(Saved data entries)
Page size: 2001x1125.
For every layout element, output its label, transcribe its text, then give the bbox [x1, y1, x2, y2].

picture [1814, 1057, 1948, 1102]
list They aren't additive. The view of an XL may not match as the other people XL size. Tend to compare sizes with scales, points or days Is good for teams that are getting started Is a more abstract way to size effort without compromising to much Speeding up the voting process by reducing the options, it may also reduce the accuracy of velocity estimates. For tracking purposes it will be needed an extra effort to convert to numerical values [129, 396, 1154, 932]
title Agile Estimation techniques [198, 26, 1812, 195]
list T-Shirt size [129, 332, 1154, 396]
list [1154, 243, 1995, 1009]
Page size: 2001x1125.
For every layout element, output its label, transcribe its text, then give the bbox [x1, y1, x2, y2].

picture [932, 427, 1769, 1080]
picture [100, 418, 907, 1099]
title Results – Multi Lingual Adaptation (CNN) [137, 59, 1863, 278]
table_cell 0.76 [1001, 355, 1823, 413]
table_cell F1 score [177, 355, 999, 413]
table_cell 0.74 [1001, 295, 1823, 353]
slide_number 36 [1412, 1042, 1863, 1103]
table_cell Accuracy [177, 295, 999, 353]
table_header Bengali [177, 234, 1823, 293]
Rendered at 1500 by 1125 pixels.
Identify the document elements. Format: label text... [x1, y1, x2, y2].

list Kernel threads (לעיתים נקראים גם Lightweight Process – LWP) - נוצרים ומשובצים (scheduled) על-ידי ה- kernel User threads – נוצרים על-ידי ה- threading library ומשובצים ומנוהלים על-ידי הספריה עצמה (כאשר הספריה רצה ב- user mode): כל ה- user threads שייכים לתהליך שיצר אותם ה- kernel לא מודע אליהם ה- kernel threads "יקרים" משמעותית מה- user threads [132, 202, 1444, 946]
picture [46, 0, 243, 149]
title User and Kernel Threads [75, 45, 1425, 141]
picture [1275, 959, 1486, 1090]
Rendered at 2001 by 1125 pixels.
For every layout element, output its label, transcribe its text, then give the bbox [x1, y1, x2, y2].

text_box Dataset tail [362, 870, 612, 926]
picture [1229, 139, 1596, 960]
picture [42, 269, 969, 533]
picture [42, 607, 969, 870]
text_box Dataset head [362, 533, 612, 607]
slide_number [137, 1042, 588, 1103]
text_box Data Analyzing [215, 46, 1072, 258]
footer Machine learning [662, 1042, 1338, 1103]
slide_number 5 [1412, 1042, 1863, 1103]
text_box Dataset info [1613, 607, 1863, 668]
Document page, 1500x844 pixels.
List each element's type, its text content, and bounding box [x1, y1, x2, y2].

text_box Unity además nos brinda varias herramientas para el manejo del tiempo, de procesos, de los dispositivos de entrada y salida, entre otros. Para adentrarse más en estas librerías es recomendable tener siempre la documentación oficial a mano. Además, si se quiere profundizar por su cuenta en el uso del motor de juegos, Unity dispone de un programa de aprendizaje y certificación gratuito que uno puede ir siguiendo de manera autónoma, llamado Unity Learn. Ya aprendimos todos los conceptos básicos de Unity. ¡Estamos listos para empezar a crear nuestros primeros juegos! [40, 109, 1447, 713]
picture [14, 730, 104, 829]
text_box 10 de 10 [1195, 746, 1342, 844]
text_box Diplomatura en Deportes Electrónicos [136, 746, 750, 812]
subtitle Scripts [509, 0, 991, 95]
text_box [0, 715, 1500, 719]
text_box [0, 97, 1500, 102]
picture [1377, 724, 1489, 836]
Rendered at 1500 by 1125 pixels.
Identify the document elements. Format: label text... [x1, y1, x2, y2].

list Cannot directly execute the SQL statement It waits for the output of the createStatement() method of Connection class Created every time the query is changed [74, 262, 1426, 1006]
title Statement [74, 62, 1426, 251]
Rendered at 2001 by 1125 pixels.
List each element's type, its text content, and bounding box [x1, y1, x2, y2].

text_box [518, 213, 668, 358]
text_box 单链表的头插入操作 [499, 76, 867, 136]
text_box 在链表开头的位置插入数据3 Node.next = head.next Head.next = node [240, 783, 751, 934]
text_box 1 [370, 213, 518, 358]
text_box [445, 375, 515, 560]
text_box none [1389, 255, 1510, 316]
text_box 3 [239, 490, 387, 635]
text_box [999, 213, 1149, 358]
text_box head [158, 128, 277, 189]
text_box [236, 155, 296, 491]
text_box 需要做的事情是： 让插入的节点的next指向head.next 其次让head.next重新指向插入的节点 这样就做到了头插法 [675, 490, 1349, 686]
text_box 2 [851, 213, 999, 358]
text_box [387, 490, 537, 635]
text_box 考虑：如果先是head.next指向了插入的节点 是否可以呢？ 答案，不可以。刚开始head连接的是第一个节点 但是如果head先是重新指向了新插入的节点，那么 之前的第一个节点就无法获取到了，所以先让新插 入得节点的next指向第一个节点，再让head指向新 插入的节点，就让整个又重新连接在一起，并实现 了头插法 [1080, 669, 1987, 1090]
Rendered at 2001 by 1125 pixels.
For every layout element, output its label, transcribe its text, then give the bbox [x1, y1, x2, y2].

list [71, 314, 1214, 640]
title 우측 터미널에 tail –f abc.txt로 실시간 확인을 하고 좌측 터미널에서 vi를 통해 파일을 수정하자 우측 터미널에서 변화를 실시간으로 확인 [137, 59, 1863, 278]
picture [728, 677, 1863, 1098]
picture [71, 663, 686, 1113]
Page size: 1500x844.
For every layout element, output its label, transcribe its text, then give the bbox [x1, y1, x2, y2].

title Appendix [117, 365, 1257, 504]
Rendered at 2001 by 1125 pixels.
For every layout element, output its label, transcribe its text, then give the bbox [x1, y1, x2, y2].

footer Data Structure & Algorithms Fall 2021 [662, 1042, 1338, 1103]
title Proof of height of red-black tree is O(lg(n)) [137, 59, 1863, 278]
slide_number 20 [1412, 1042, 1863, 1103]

§ Exercise
The whole of the data is to be copied out word for word.

§ Result for this task
Page size: 2001x1125.
For every layout element, output its label, transcribe its text, then give the bbox [x1, y1, x2, y2].

picture [1814, 1057, 1948, 1102]
list They aren't additive. The view of an XL may not match as the other people XL size. Tend to compare sizes with scales, points or days Is good for teams that are getting started Is a more abstract way to size effort without compromising to much Speeding up the voting process by reducing the options, it may also reduce the accuracy of velocity estimates. For tracking purposes it will be needed an extra effort to convert to numerical values [129, 396, 1154, 932]
title Agile Estimation techniques [198, 26, 1812, 195]
list T-Shirt size [129, 332, 1154, 396]
list [1154, 243, 1995, 1009]
Page size: 2001x1125.
For every layout element, output its label, transcribe its text, then give the bbox [x1, y1, x2, y2].

picture [932, 427, 1769, 1080]
picture [100, 418, 907, 1099]
title Results – Multi Lingual Adaptation (CNN) [137, 59, 1863, 278]
table_cell 0.76 [1001, 355, 1823, 413]
table_cell F1 score [177, 355, 999, 413]
table_cell 0.74 [1001, 295, 1823, 353]
slide_number 36 [1412, 1042, 1863, 1103]
table_cell Accuracy [177, 295, 999, 353]
table_header Bengali [177, 234, 1823, 293]
Rendered at 1500 by 1125 pixels.
Identify the document elements. Format: label text... [x1, y1, x2, y2].

list Kernel threads (לעיתים נקראים גם Lightweight Process – LWP) - נוצרים ומשובצים (scheduled) על-ידי ה- kernel User threads – נוצרים על-ידי ה- threading library ומשובצים ומנוהלים על-ידי הספריה עצמה (כאשר הספריה רצה ב- user mode): כל ה- user threads שייכים לתהליך שיצר אותם ה- kernel לא מודע אליהם ה- kernel threads "יקרים" משמעותית מה- user threads [132, 202, 1444, 946]
picture [46, 0, 243, 149]
title User and Kernel Threads [75, 45, 1425, 141]
picture [1275, 959, 1486, 1090]
Rendered at 2001 by 1125 pixels.
For every layout element, output its label, transcribe its text, then give the bbox [x1, y1, x2, y2].

text_box Dataset tail [362, 870, 612, 926]
picture [1229, 139, 1596, 960]
picture [42, 269, 969, 533]
picture [42, 607, 969, 870]
text_box Dataset head [362, 533, 612, 607]
slide_number [137, 1042, 588, 1103]
text_box Data Analyzing [215, 46, 1072, 258]
footer Machine learning [662, 1042, 1338, 1103]
slide_number 5 [1412, 1042, 1863, 1103]
text_box Dataset info [1613, 607, 1863, 668]
Document page, 1500x844 pixels.
List each element's type, its text content, and bounding box [x1, y1, x2, y2].

text_box Unity además nos brinda varias herramientas para el manejo del tiempo, de procesos, de los dispositivos de entrada y salida, entre otros. Para adentrarse más en estas librerías es recomendable tener siempre la documentación oficial a mano. Además, si se quiere profundizar por su cuenta en el uso del motor de juegos, Unity dispone de un programa de aprendizaje y certificación gratuito que uno puede ir siguiendo de manera autónoma, llamado Unity Learn. Ya aprendimos todos los conceptos básicos de Unity. ¡Estamos listos para empezar a crear nuestros primeros juegos! [40, 109, 1447, 713]
picture [14, 730, 104, 829]
text_box 10 de 10 [1195, 746, 1342, 844]
text_box Diplomatura en Deportes Electrónicos [136, 746, 750, 812]
subtitle Scripts [509, 0, 991, 95]
text_box [0, 715, 1500, 719]
text_box [0, 97, 1500, 102]
picture [1377, 724, 1489, 836]
Rendered at 1500 by 1125 pixels.
Identify the document elements. Format: label text... [x1, y1, x2, y2].

list Cannot directly execute the SQL statement It waits for the output of the createStatement() method of Connection class Created every time the query is changed [74, 262, 1426, 1006]
title Statement [74, 62, 1426, 251]
Rendered at 2001 by 1125 pixels.
List each element's type, its text content, and bounding box [x1, y1, x2, y2].

text_box [518, 213, 668, 358]
text_box 单链表的头插入操作 [499, 76, 867, 136]
text_box 在链表开头的位置插入数据3 Node.next = head.next Head.next = node [240, 783, 751, 934]
text_box 1 [370, 213, 518, 358]
text_box [445, 375, 515, 560]
text_box none [1389, 255, 1510, 316]
text_box 3 [239, 490, 387, 635]
text_box [999, 213, 1149, 358]
text_box head [158, 128, 277, 189]
text_box [236, 155, 296, 491]
text_box 需要做的事情是： 让插入的节点的next指向head.next 其次让head.next重新指向插入的节点 这样就做到了头插法 [675, 490, 1349, 686]
text_box 2 [851, 213, 999, 358]
text_box [387, 490, 537, 635]
text_box 考虑：如果先是head.next指向了插入的节点 是否可以呢？ 答案，不可以。刚开始head连接的是第一个节点 但是如果head先是重新指向了新插入的节点，那么 之前的第一个节点就无法获取到了，所以先让新插 入得节点的next指向第一个节点，再让head指向新 插入的节点，就让整个又重新连接在一起，并实现 了头插法 [1080, 669, 1987, 1090]
Rendered at 2001 by 1125 pixels.
For every layout element, output its label, transcribe its text, then give the bbox [x1, y1, x2, y2].

list [71, 314, 1214, 640]
title 우측 터미널에 tail –f abc.txt로 실시간 확인을 하고 좌측 터미널에서 vi를 통해 파일을 수정하자 우측 터미널에서 변화를 실시간으로 확인 [137, 59, 1863, 278]
picture [728, 677, 1863, 1098]
picture [71, 663, 686, 1113]
Page size: 1500x844.
For every layout element, output its label, transcribe its text, then give the bbox [x1, y1, x2, y2].

title Appendix [117, 365, 1257, 504]
Rendered at 2001 by 1125 pixels.
For every layout element, output its label, transcribe its text, then give the bbox [x1, y1, x2, y2].

footer Data Structure & Algorithms Fall 2021 [662, 1042, 1338, 1103]
title Proof of height of red-black tree is O(lg(n)) [137, 59, 1863, 278]
slide_number 20 [1412, 1042, 1863, 1103]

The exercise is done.